## Task details
In the data that follows, count the lines in which the word "source" occurs, and report that figure alone.

## Data to use
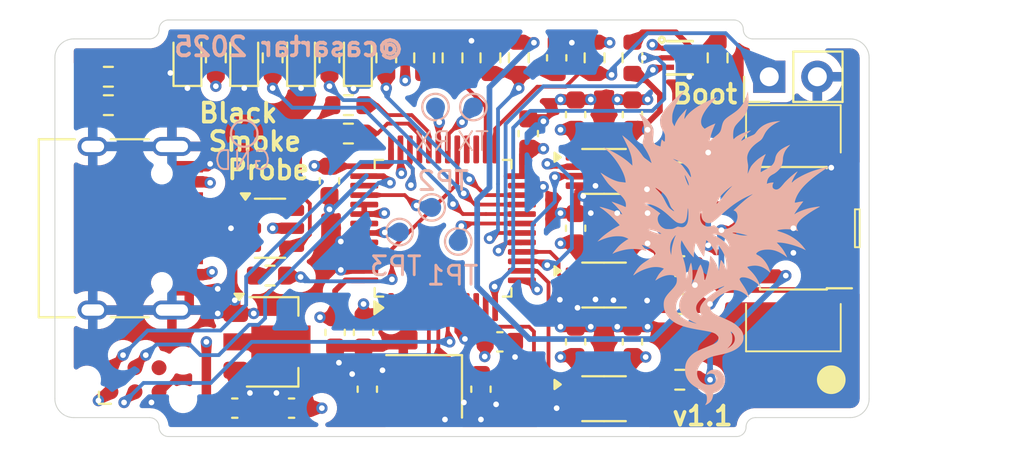
<source format=kicad_pcb>
(kicad_pcb
	(version 20241229)
	(generator "pcbnew")
	(generator_version "9.0")
	(general
		(thickness 1.6)
		(legacy_teardrops no)
	)
	(paper "A4")
	(layers
		(0 "F.Cu" signal)
		(4 "In1.Cu" signal)
		(6 "In2.Cu" signal)
		(2 "B.Cu" signal)
		(9 "F.Adhes" user "F.Adhesive")
		(11 "B.Adhes" user "B.Adhesive")
		(13 "F.Paste" user)
		(15 "B.Paste" user)
		(5 "F.SilkS" user "F.Silkscreen")
		(7 "B.SilkS" user "B.Silkscreen")
		(1 "F.Mask" user)
		(3 "B.Mask" user)
		(17 "Dwgs.User" user "User.Drawings")
		(19 "Cmts.User" user "User.Comments")
		(21 "Eco1.User" user "User.Eco1")
		(23 "Eco2.User" user "User.Eco2")
		(25 "Edge.Cuts" user)
		(27 "Margin" user)
		(31 "F.CrtYd" user "F.Courtyard")
		(29 "B.CrtYd" user "B.Courtyard")
		(35 "F.Fab" user)
		(33 "B.Fab" user)
		(39 "User.1" user)
		(41 "User.2" user)
		(43 "User.3" user)
		(45 "User.4" user)
	)
	(setup
		(stackup
			(layer "F.SilkS"
				(type "Top Silk Screen")
			)
			(layer "F.Paste"
				(type "Top Solder Paste")
			)
			(layer "F.Mask"
				(type "Top Solder Mask")
				(thickness 0.01)
			)
			(layer "F.Cu"
				(type "copper")
				(thickness 0.035)
			)
			(layer "dielectric 1"
				(type "prepreg")
				(thickness 0.1)
				(material "FR4")
				(epsilon_r 4.5)
				(loss_tangent 0.02)
			)
			(layer "In1.Cu"
				(type "copper")
				(thickness 0.035)
			)
			(layer "dielectric 2"
				(type "core")
				(thickness 1.24)
				(material "FR4")
				(epsilon_r 4.5)
				(loss_tangent 0.02)
			)
			(layer "In2.Cu"
				(type "copper")
				(thickness 0.035)
			)
			(layer "dielectric 3"
				(type "prepreg")
				(thickness 0.1)
				(material "FR4")
				(epsilon_r 4.5)
				(loss_tangent 0.02)
			)
			(layer "B.Cu"
				(type "copper")
				(thickness 0.035)
			)
			(layer "B.Mask"
				(type "Bottom Solder Mask")
				(thickness 0.01)
			)
			(layer "B.Paste"
				(type "Bottom Solder Paste")
			)
			(layer "B.SilkS"
				(type "Bottom Silk Screen")
			)
			(copper_finish "None")
			(dielectric_constraints no)
		)
		(pad_to_mask_clearance 0)
		(allow_soldermask_bridges_in_footprints no)
		(tenting front back)
		(pcbplotparams
			(layerselection 0x00000000_00000000_55555555_5755f5ff)
			(plot_on_all_layers_selection 0x00000000_00000000_00000000_00000000)
			(disableapertmacros no)
			(usegerberextensions no)
			(usegerberattributes yes)
			(usegerberadvancedattributes yes)
			(creategerberjobfile yes)
			(dashed_line_dash_ratio 12.000000)
			(dashed_line_gap_ratio 3.000000)
			(svgprecision 4)
			(plotframeref no)
			(mode 1)
			(useauxorigin no)
			(hpglpennumber 1)
			(hpglpenspeed 20)
			(hpglpendiameter 15.000000)
			(pdf_front_fp_property_popups yes)
			(pdf_back_fp_property_popups yes)
			(pdf_metadata yes)
			(pdf_single_document no)
			(dxfpolygonmode yes)
			(dxfimperialunits yes)
			(dxfusepcbnewfont yes)
			(psnegative no)
			(psa4output no)
			(plot_black_and_white yes)
			(plotinvisibletext no)
			(sketchpadsonfab no)
			(plotpadnumbers no)
			(hidednponfab no)
			(sketchdnponfab yes)
			(crossoutdnponfab yes)
			(subtractmaskfromsilk no)
			(outputformat 1)
			(mirror no)
			(drillshape 1)
			(scaleselection 1)
			(outputdirectory "")
		)
	)
	(net 0 "")
	(net 1 "GND")
	(net 2 "Net-(U3-PB0)")
	(net 3 "Net-(U3-PD0)")
	(net 4 "Net-(U3-PD1)")
	(net 5 "+5V")
	(net 6 "+3V3")
	(net 7 "Net-(U4-VCCB)")
	(net 8 "Net-(D1-A)")
	(net 9 "Net-(D2-A)")
	(net 10 "Net-(D3-A)")
	(net 11 "Net-(D4-A)")
	(net 12 "Net-(J1-D+-PadA6)")
	(net 13 "Net-(J1-D--PadA7)")
	(net 14 "Net-(J1-CC1)")
	(net 15 "Net-(J1-CC2)")
	(net 16 "Net-(J2-Pin_1)")
	(net 17 "unconnected-(J3-SWO-Pad6)")
	(net 18 "/NRST")
	(net 19 "/SWCLK")
	(net 20 "/SWDIO")
	(net 21 "/VREF")
	(net 22 "Net-(J4-~{RESET})")
	(net 23 "Net-(J4-NC{slash}TDI)")
	(net 24 "Net-(J4-SWDIO{slash}TMS)")
	(net 25 "unconnected-(J4-KEY-Pad7)")
	(net 26 "Net-(J4-SWCLK{slash}TCK)")
	(net 27 "Net-(J4-SWO{slash}TDO)")
	(net 28 "Net-(U3-PB13)")
	(net 29 "Net-(U3-PA8)")
	(net 30 "/USBX1+")
	(net 31 "/USBX1-")
	(net 32 "/USBX2-")
	(net 33 "/USBX2+")
	(net 34 "/RESET")
	(net 35 "Net-(U4-1B)")
	(net 36 "Net-(U6-1B)")
	(net 37 "Net-(U5-1B)")
	(net 38 "Net-(U4-2B)")
	(net 39 "/LED0")
	(net 40 "/LED1")
	(net 41 "/LED2")
	(net 42 "Net-(U3-PB1)")
	(net 43 "Net-(U3-PB3)")
	(net 44 "Net-(U3-PB7)")
	(net 45 "/TX")
	(net 46 "/RX")
	(net 47 "unconnected-(U3-PC13-Pad2)")
	(net 48 "unconnected-(U3-PB14-Pad27)")
	(net 49 "unconnected-(U3-PC15-Pad4)")
	(net 50 "/RST_SENSE")
	(net 51 "Net-(U3-PA6)")
	(net 52 "unconnected-(U3-PB15-Pad28)")
	(net 53 "Net-(U3-PA4)")
	(net 54 "unconnected-(U3-PA15-Pad38)")
	(net 55 "unconnected-(U3-PA0-Pad10)")
	(net 56 "unconnected-(U3-PB8-Pad45)")
	(net 57 "unconnected-(U3-PC14-Pad3)")
	(net 58 "unconnected-(U3-PB9-Pad46)")
	(net 59 "Net-(U3-PA3)")
	(net 60 "/RST")
	(net 61 "Net-(U3-PA1)")
	(net 62 "Net-(U3-PA5)")
	(net 63 "unconnected-(U5-2A-Pad3)")
	(net 64 "unconnected-(U5-2B-Pad6)")
	(net 65 "unconnected-(U6-2A-Pad3)")
	(net 66 "unconnected-(U6-2B-Pad6)")
	(footprint "LED_SMD:LED_0603_1608Metric" (layer "F.Cu") (at 136 71 90))
	(footprint "Capacitor_SMD:C_0603_1608Metric" (layer "F.Cu") (at 150.5 86 90))
	(footprint "Resistor_SMD:R_0603_1608Metric" (layer "F.Cu") (at 131.5 71 90))
	(footprint "Package_QFP:LQFP-48_7x7mm_P0.5mm" (layer "F.Cu") (at 140.5 80 90))
	(footprint "Capacitor_SMD:C_0603_1608Metric" (layer "F.Cu") (at 147.5 80 90))
	(footprint "Resistor_SMD:R_0603_1608Metric" (layer "F.Cu") (at 153 82))
	(footprint "Resistor_SMD:R_0603_1608Metric" (layer "F.Cu") (at 128.5 71 90))
	(footprint "Package_TO_SOT_SMD:SOT-89-3" (layer "F.Cu") (at 131.5 86))
	(footprint "Resistor_SMD:R_0603_1608Metric" (layer "F.Cu") (at 141 71 90))
	(footprint "LED_SMD:LED_0603_1608Metric" (layer "F.Cu") (at 130 71 90))
	(footprint "Capacitor_SMD:C_0603_1608Metric" (layer "F.Cu") (at 150.5 80 90))
	(footprint "Resistor_SMD:R_0603_1608Metric" (layer "F.Cu") (at 134.5 71 90))
	(footprint "Resistor_SMD:R_0603_1608Metric" (layer "F.Cu") (at 144.5 71 -90))
	(footprint "Resistor_SMD:R_0603_1608Metric" (layer "F.Cu") (at 122.825 72 180))
	(footprint "LED_SMD:LED_0603_1608Metric" (layer "F.Cu") (at 127 71 90))
	(footprint "Capacitor_SMD:C_0603_1608Metric" (layer "F.Cu") (at 143.5 86))
	(footprint "Package_SO:VSSOP-8_2.3x2mm_P0.5mm" (layer "F.Cu") (at 149 77))
	(footprint "Crystal:Crystal_SMD_3225-4Pin_3.2x2.5mm" (layer "F.Cu") (at 139.5 88.35 180))
	(footprint "Capacitor_SMD:C_0603_1608Metric" (layer "F.Cu") (at 146.5 71 90))
	(footprint "Capacitor_SMD:C_0603_1608Metric" (layer "F.Cu") (at 132.5 89.5 180))
	(footprint "Resistor_SMD:R_0603_1608Metric" (layer "F.Cu") (at 137.5 71 90))
	(footprint "Capacitor_SMD:C_0603_1608Metric" (layer "F.Cu") (at 147.5 86 90))
	(footprint "Capacitor_SMD:C_0603_1608Metric" (layer "F.Cu") (at 142.5 88.5 90))
	(footprint "Capacitor_SMD:C_0603_1608Metric" (layer "F.Cu") (at 145 75 90))
	(footprint "Resistor_SMD:R_0603_1608Metric" (layer "F.Cu") (at 131.3625 82.5 180))
	(footprint "Resistor_SMD:R_0603_1608Metric" (layer "F.Cu") (at 150.5 71 90))
	(footprint "Resistor_SMD:R_0603_1608Metric" (layer "F.Cu") (at 153 78))
	(footprint "Resistor_SMD:R_0603_1608Metric" (layer "F.Cu") (at 135.5 75 180))
	(footprint "Resistor_SMD:R_0603_1608Metric" (layer "F.Cu") (at 153 84))
	(footprint "EasyEDA:SOT-563-6_L1.6-W1.2-P0.5-LS1.6-BL" (layer "F.Cu") (at 153 71 -90))
	(footprint "Package_SO:VSSOP-8_2.3x2mm_P0.5mm" (layer "F.Cu") (at 149 83))
	(footprint "Resistor_SMD:R_0603_1608Metric" (layer "F.Cu") (at 153 88))
	(footprint "Resistor_SMD:R_0603_1608Metric"
		(layer "F.Cu")
		(uuid "9e79ec37-eab7-497b-9da3-82c96fd6de0c")
		(at 135.5 73.5 180)
		(descr "Resistor SMD 0603 (1608 Metric), square (rectangular) end terminal, IPC_7351 nominal, (Body size source: IPC-SM-782 page 72, https://www.pcb-3d.com/wordpress/wp-content/uploads/ipc-sm-782a_amendment_1_and_2.pdf), generated with kicad-footprint-generator")
		(tags "resistor")
		(property "Reference" "R9"
			(at 0 0 0)
			(layer "F.SilkS")
			(hide yes)
			(uuid "7d5bad77-2513-4922-ad9f-5f63f4b6e4f3")
			(effects
				(font
					(size 1 1)
					(thickness 0.15)
				)
			)
		)
		(property "Value" "22"
			(at 0 1.43 0)
			(layer "F.Fab")
			(uuid "d74648e7-6903-4662-bb3f-a5f3792d74b9")
			(effects
				(font
					(size 1 1)
					(thickness 0.15)
				)
			)
		)
		(property "Datasheet" ""
			(at 0 0 180)
			(unlocked yes)
			(layer "F.Fab")
			(hide yes)
			(uuid "74336fc8-4260-4a88-b80a-3aa50c267c10")
			(effects
				(font
					(size 1.27 1.27)
					(thickness 0.15)
				)
			)
		)
		(property "Description" "Resistor"
			(at 0 0 180)
			(unlocked yes)
			(layer "F.Fab")
			(hide yes)
			(uuid "c5b3d5b2-1f78-4e79-ba49-489b749e63ca")
			(effects
				(font
					(size 1.27 1.27)
					(thickness 0.15)
				)
			)
		)
		(property "LCSC Part" "C1203"
			(at 0 0 180)
			(unlocked yes)
			(layer "F.Fab")
			(hide yes)
			(uuid "a53ce04c-26c2-4208-8504-9b1bef2a4852")
			(effects
				(font
					(size 1 1)
					(thickness 0.15)
				)
			)
		)
		(property ki_fp_filters "R_*")
		(path "/2337df56-bf18-4d00-836d-00032d7cba2d")
		(sheetname "/")
		(sheetfile "Black-Smoke-Probe.kicad_sch")
		(attr smd)
		(fp_line
			(start -0.237258 0.5225)
			(end 0.237258 0.5225)
			(stroke
				(width 0.12)
				(type solid)
			)
			(layer "F.SilkS")
			(uuid "4a3f921e-e832-4c9b-9ff7-2e6e90e6dbb5")
		)
		(fp_line
			(start -0.237258 -0.5225)
			(end 0.237258 -0.5225)
			(stroke
				(width 0.12)
				(type solid)
			)
			(layer "F.SilkS")
			(uuid "6da7ced8-08da-4b0a-afc3-422d6e318718")
		)
		(fp_line
			(start 1.48 0.73)
			(end -1.48 0.73)
			(stroke
				(width 0.05)
				(type solid)
			)
			(layer "F.CrtYd")
			(uuid "1470d221-c978-46ae-af0e-46fd291c997f")
		)
		(fp_line
			(start 1.48 -0.73)
			(end 1.48 0.73)
			(stroke
				(width 0.05)
				(type solid)
			)
			(layer "F.CrtYd")
			(uuid "8e89b3cf-b729-4d2b-9feb-18f91bf7f5af")
		)
		(fp_line
			(start -1.48 0.73)
			(end -1.48 -0.73)
			(stroke
				(width 0.05)
				(type solid)
			)
			(layer "F.CrtYd")
			(uuid "170fda55-dbdd-4ff4-ab52-d7d079ac0b48")
		)
		(fp_line
			(start -1.48 -0.73)
			(end 1.48 -0.73)
			(stroke
				(width 0.05)
				(type solid)
			)
			(layer "F.CrtYd")
			(uuid "365ad8df-205b-4019-8725-b443688a7115")
		)
		(fp_line
			(start 0.8 0.4125)
			(end -0.8 0.4125)
			(stroke
				(width 0.1)
				(type solid)
			)
			(layer "F.Fab")
			(uuid "a46dca7f-00c5-41c2-b180-a9f468f1f0ce")
		)
		(fp_line
			(start 0.8 -0.4125)
			(end 0.8 0.4125)
			(stroke
				(width 0.1)
				(type solid)
			)
			(layer "F.Fab")
			(uuid "07797
... [1124487 chars truncated]
</source>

## Solved problem
3